The Reagan Year's - A perspective from an almost middle class person
During this season of presidential politics, I see a lot references to the Reagan Years. Those years were seen by some as a great transformation and Ronald Reagan as one of the great presidents. I did not become well off during those years, I guess it was because I was not well off. Doesn't make sense? Maybe, but I thought I give my view of the Reagan Years. Its not the broader picture, just how things were, in my world. I believe most people vote looking at their own world.
I did not want Ronald Reagan to be president, because of an interview I saw with David Frost in the late seventies. During that interview, I felt as if he were living in the nineteenth century. He saw America not with unlimited abilities, but with unlimited resources to be constantly exploited. I also got the feeling that if you were not better off, something must be defective about you. During his campaign, it amazed me that he got some people who didn't have a pot to piss in, to think they were the middle class or just like him. Some of those same people actually thought they got a tax break.
When Ronald Reagan became president I became poorer. Nothing trickled down to me. All I can say positive was that I was still working.
In my world his tax break gave the company I worked for, another leased BMW, not one piece of capital equipment. Raises were frozen for a year.
His tax break took my loopholes away, e.i. interest on auto loans, credit cards,etc.
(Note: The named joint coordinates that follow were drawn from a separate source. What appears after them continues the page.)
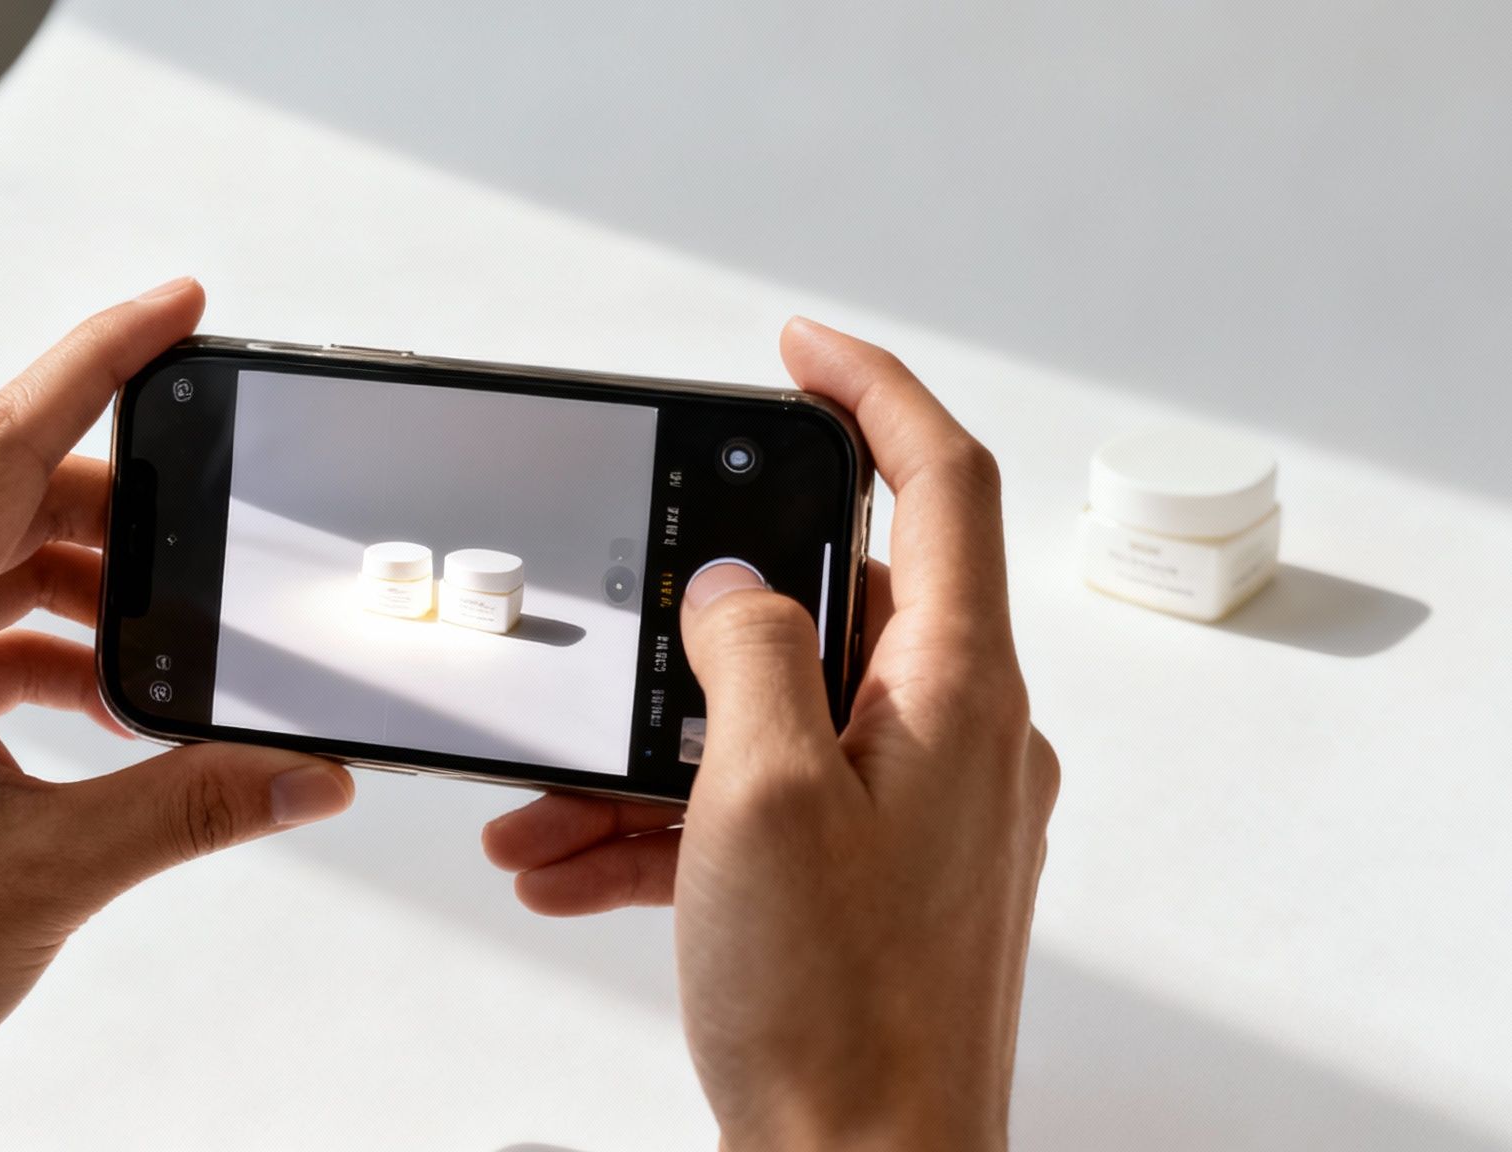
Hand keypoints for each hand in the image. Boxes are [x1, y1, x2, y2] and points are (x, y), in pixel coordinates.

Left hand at [0, 279, 354, 1149]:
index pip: (6, 442)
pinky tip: (114, 704)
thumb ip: (196, 806)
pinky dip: (53, 645)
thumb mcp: (50, 873)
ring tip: (174, 646)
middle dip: (126, 507)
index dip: (100, 358)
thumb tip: (306, 772)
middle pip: (10, 495)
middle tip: (217, 531)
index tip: (178, 309)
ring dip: (91, 589)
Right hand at [482, 318, 1058, 1149]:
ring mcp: (920, 811)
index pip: (942, 480)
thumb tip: (734, 586)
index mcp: (960, 693)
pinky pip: (766, 806)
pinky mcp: (875, 875)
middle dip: (694, 626)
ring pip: (775, 718)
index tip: (796, 348)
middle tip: (613, 639)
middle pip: (832, 607)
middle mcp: (958, 740)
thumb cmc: (840, 1019)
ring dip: (654, 748)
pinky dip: (672, 821)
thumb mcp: (761, 801)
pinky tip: (572, 864)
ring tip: (552, 804)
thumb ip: (747, 656)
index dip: (870, 390)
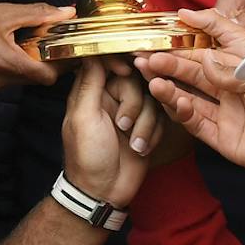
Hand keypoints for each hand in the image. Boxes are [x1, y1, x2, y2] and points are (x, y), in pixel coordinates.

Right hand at [0, 0, 68, 92]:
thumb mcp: (3, 12)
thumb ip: (38, 14)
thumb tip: (65, 13)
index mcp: (5, 63)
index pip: (47, 76)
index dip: (60, 64)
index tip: (65, 49)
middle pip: (34, 78)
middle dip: (43, 60)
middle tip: (48, 40)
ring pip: (19, 79)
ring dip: (26, 63)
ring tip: (24, 42)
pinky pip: (4, 80)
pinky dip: (10, 66)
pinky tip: (4, 48)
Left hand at [58, 57, 162, 208]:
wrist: (104, 192)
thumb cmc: (87, 156)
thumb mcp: (84, 117)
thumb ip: (90, 83)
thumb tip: (91, 51)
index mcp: (91, 91)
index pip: (107, 61)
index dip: (118, 61)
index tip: (124, 71)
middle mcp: (111, 98)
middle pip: (135, 80)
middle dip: (134, 104)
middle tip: (122, 126)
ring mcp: (130, 112)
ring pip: (151, 99)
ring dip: (144, 125)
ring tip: (132, 144)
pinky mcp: (146, 127)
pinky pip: (161, 118)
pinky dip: (152, 134)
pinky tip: (140, 149)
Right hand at [136, 9, 244, 172]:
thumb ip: (219, 30)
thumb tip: (185, 15)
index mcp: (233, 63)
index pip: (197, 50)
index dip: (175, 45)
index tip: (152, 38)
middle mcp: (225, 86)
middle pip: (189, 73)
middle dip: (166, 65)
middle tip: (144, 58)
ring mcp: (223, 112)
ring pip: (186, 97)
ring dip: (167, 88)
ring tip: (151, 79)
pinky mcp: (222, 137)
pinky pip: (197, 123)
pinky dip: (182, 111)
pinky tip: (175, 99)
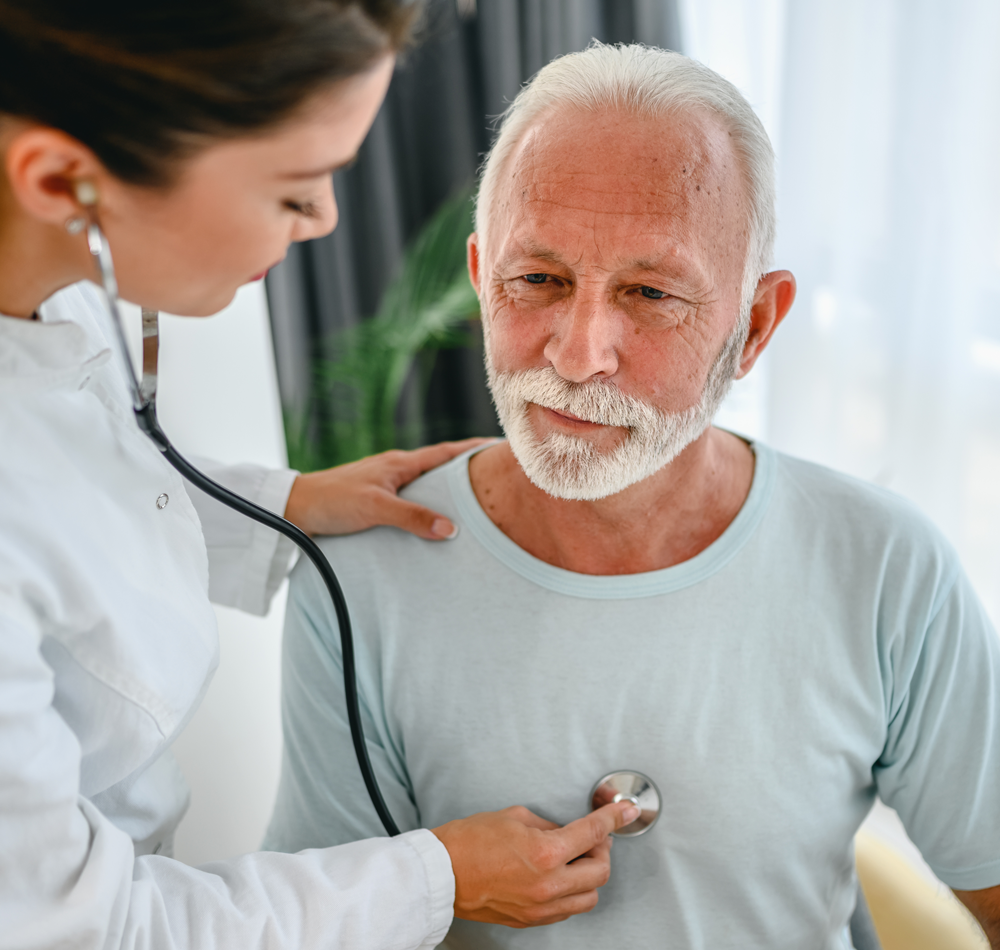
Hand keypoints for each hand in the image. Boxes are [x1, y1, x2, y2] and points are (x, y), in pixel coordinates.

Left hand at [283, 438, 492, 538]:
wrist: (294, 509)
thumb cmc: (331, 501)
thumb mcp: (375, 509)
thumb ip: (413, 518)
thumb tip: (451, 529)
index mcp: (399, 463)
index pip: (447, 452)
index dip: (475, 449)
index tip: (502, 446)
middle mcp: (395, 470)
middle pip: (441, 466)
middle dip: (468, 468)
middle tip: (498, 474)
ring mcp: (386, 484)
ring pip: (426, 483)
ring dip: (449, 488)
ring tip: (474, 499)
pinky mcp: (375, 500)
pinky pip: (412, 498)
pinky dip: (429, 503)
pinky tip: (434, 518)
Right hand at [432, 801, 639, 927]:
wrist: (441, 873)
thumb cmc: (469, 841)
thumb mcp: (515, 817)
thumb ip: (548, 825)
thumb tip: (567, 831)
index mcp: (545, 853)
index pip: (593, 833)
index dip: (613, 819)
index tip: (625, 812)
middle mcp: (548, 885)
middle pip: (600, 872)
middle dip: (602, 851)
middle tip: (591, 838)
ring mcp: (540, 907)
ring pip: (589, 897)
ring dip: (588, 876)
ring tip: (573, 859)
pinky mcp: (530, 919)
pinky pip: (567, 909)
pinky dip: (571, 892)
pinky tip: (558, 876)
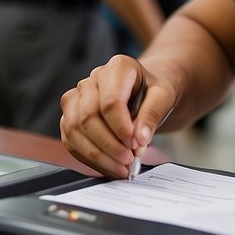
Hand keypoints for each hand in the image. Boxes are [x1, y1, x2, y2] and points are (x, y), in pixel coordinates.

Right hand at [59, 55, 176, 178]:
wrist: (143, 92)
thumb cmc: (152, 92)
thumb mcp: (164, 97)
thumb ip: (153, 114)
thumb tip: (139, 139)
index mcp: (117, 67)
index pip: (110, 101)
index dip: (121, 128)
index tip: (135, 145)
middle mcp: (91, 80)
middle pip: (89, 117)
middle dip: (109, 145)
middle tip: (129, 160)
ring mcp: (76, 98)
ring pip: (75, 130)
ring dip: (98, 155)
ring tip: (121, 167)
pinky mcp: (69, 117)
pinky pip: (71, 141)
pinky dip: (89, 158)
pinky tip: (108, 166)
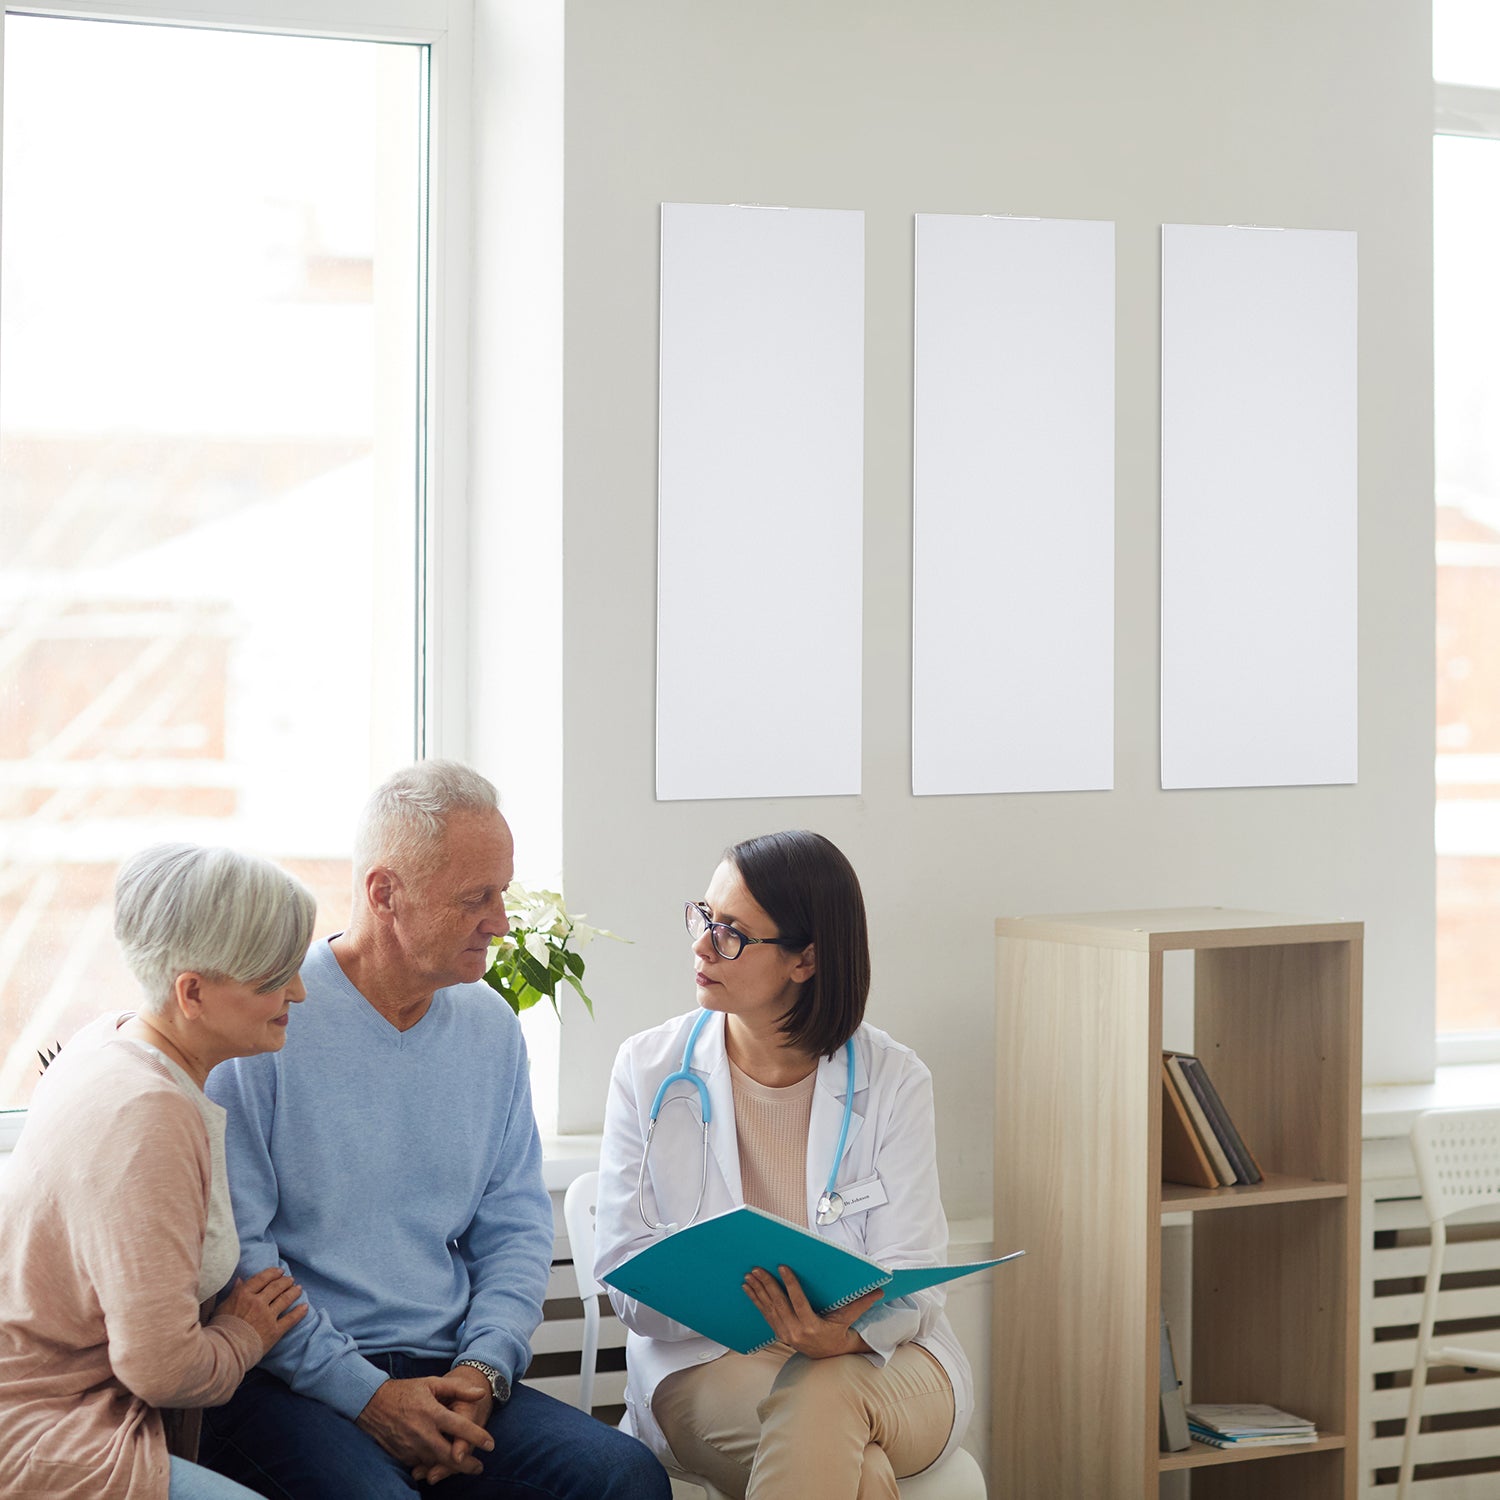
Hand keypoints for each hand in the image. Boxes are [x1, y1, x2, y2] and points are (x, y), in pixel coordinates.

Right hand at [216, 1267, 307, 1356]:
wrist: (224, 1351)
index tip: (280, 1271)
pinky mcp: (275, 1330)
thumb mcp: (222, 1307)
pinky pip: (291, 1319)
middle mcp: (258, 1302)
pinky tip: (305, 1307)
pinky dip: (299, 1312)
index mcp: (244, 1294)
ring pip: (285, 1299)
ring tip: (298, 1289)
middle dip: (285, 1281)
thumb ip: (234, 1293)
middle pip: (276, 1287)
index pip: (262, 1278)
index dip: (273, 1273)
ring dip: (294, 1292)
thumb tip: (240, 1280)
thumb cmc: (220, 1329)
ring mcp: (268, 1316)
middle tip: (290, 1279)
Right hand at [408, 1365, 493, 1484]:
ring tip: (466, 1468)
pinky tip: (442, 1466)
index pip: (460, 1428)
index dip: (477, 1437)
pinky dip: (433, 1466)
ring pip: (435, 1464)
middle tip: (479, 1467)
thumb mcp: (431, 1383)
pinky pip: (421, 1464)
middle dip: (467, 1465)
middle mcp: (422, 1433)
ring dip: (451, 1468)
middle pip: (449, 1455)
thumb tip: (480, 1393)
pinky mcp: (402, 1455)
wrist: (372, 1404)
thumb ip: (457, 1388)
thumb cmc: (405, 1391)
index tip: (491, 1445)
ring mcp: (411, 1447)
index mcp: (432, 1413)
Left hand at [743, 1265, 879, 1358]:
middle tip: (757, 1268)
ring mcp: (785, 1334)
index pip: (798, 1302)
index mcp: (811, 1326)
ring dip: (757, 1291)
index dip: (790, 1284)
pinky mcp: (778, 1334)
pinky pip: (765, 1315)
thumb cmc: (838, 1333)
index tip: (782, 1267)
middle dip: (767, 1285)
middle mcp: (795, 1332)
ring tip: (749, 1275)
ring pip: (769, 1309)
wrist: (827, 1356)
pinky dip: (755, 1300)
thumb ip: (861, 1304)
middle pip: (779, 1305)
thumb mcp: (848, 1320)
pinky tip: (748, 1288)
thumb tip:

So my tax bill went up. I had always paid taxes before. I never thought that in itemizing deductions of that interest was the same as a corporate tax shelter. Who knew.
The high interest on money market and certificates of deposit only benefited those who had money saved in those instruments. For others it meant 14 to 18 percent on home mortgages and up to 21 percent on an auto loans. My savings had gone to purchase a home and luckily before the interest rates had gone up.
For some reason, even though the oil crisis was over, heating oil and gas kept going up; my utilities doubled.
I wasn't impressed with Star Wars, because sometime money will not make technology jump ahead. I wonder when people make that argument for government funding of the NIH for cancer, why they cant see that for the Defense Department.
I did not feel his blustering speeches to the Soviet Union sped its collapse. It was already happening and had been for some time. It just that Americans don't pay attention.
I guess for many he implemented the policies they wanted, but I wish they would stop anointing him as a great president. I think greatness would be agreed by everybody.
3 comments:
The Reagan years were weird, at a certain point, because everyone was saying that the economy was doing great, while I, and people I knew like me, weren't visibly better off. He was elected while I was in college, and I went from college to a recession (where I learned that the newspapers start telling you the economic indicators are improving way before there are more actual jobs, and that all the comfortably employed people then immediately start saying, "oh, now's a good time for you to be looking for work, isn't it" while all the companies are continuing their layoffs and hiring freezes) to work as a computer operator.
Now, of course, I'm doing OK, all these years later - it's not as if I was set up to be poor. But at the time people were gushing about the good economy, it really hadn't trickled down very far.
The only thing that "trickle down" meant to me was that I was getting pissed on by those above.
It seemed to me that many people were just maintaining the status quo and the poor did not disappear, discounting those on welfare. The trickling down, created a lot of jobs overseas. This is when many manufacturing jobs moved off shore. Why spend on more efficient equipment when there are dirt cheap hands to do the labor. The real world application supplanted the economic theories. The job created here were to manipulate the market.
Reagan's charisma and speech seem to mesmerize many people into believing the world was the same for all. Part of his adoration came from the fact those so many of those people see the "cowboy" as an icon; representative of true American values and masculinity. For men who would be men and the women who would love them. Mind you, only the movie version.
It really gets me when someone says now, the poor are even better off. What does that mean? You have one less hole in your sock.